My first thought (once I remembered that in the Latin alphabet Jovi starts with an “I”)… is the “Jovi” in “Bon Jovi” a reference to the god Jupiter?

From Ancestry.com:

Italian (Sicily; Bongiovì): nickname from belgioìno belgiuì ‘kind of balsam’ (from the Arabic lubān ǧāwī ‘Java’s incense’) probably a metonymic occupational name for a chemist with substitution of bel(lo) ‘beatiful’ with b(u)on(o) ‘good’.

However… in Latin:

Bon = good
Jovi = Jupiter

Moving on… the idea that what is permissible for Jon Bon Jovi might not be permissible for you has been around a very long time.

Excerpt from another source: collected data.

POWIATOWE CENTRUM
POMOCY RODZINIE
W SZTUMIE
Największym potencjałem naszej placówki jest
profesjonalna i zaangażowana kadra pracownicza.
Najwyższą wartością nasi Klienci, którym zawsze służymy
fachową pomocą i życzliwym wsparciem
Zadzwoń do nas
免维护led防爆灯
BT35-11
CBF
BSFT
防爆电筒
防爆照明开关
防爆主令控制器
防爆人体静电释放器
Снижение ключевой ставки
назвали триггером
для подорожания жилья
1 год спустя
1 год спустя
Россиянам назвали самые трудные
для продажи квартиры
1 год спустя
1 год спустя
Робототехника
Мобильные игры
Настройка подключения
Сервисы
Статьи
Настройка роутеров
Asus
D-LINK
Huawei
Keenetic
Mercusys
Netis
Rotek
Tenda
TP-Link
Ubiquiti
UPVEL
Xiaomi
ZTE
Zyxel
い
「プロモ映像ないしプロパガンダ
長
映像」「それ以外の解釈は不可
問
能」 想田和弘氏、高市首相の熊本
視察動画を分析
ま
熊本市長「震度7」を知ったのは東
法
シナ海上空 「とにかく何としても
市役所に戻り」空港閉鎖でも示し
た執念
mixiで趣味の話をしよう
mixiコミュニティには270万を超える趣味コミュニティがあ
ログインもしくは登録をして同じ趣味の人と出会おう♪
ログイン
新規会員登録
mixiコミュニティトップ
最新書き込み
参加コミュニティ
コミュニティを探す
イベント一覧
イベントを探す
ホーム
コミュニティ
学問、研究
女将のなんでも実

From wiki:

Quod licet Iovi, non licet bovi is a Latin phrase, literally “What is permissible for Jupiter is not permissible for a cow”. The locus classicus (origin) for the phrase is the novella Memoirs of a Good-for-Nothing (1826) by Joseph Freiherr von Eichendorff, although it is not entirely clear that Eichendorff coined the phrase himself. In his play Heauton Timorumenos, Terence, a playwright of the Roman Republic, coined a similar phrase, Aliis si licet, tibi non licet (“to others it is permitted; to you it is not permitted”).

The phrase is often translated as “Gods may do what cattle may not”. It indicates the existence of a double standard (justifiable or otherwise), and essentially means “what is permitted to one important person or group, is not permitted to everyone.”